Copy the text read from every one of the rows below, line for line and without changes. Leave the pictures out of your answer.
Records for this task START
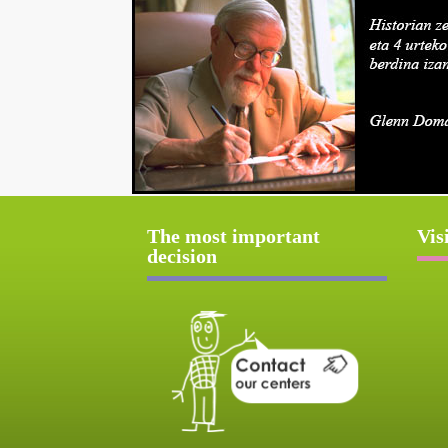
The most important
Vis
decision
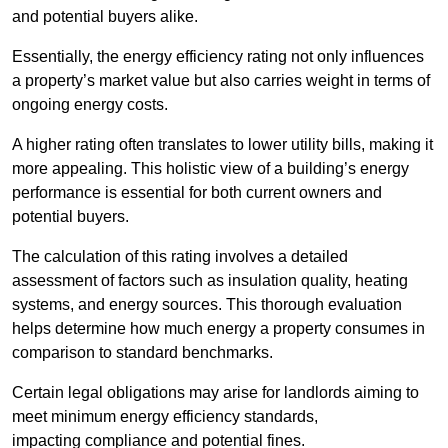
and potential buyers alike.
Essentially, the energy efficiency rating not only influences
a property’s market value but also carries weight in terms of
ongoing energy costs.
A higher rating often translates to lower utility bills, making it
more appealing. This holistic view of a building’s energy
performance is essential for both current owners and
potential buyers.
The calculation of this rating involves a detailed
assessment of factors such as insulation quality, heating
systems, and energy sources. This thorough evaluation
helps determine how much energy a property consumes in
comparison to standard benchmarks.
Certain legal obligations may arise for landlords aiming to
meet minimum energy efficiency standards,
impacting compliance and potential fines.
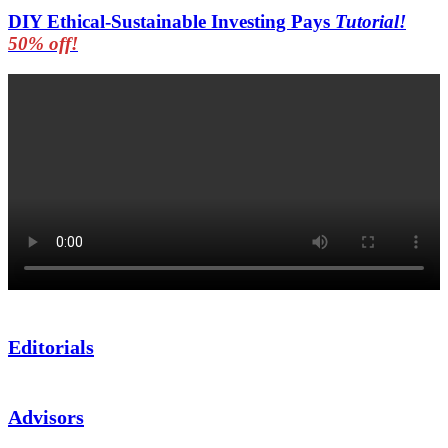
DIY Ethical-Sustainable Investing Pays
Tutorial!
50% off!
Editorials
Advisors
Records for this task END
◆ Result of the task ◆
The most important
Vis
decision
and potential buyers alike.
Essentially, the energy efficiency rating not only influences
a property’s market value but also carries weight in terms of
ongoing energy costs.
A higher rating often translates to lower utility bills, making it
more appealing. This holistic view of a building’s energy
performance is essential for both current owners and
potential buyers.
The calculation of this rating involves a detailed
assessment of factors such as insulation quality, heating
systems, and energy sources. This thorough evaluation
helps determine how much energy a property consumes in
comparison to standard benchmarks.
Certain legal obligations may arise for landlords aiming to
meet minimum energy efficiency standards,
impacting compliance and potential fines.
DIY Ethical-Sustainable Investing Pays
Tutorial!
50% off!
Editorials
Advisors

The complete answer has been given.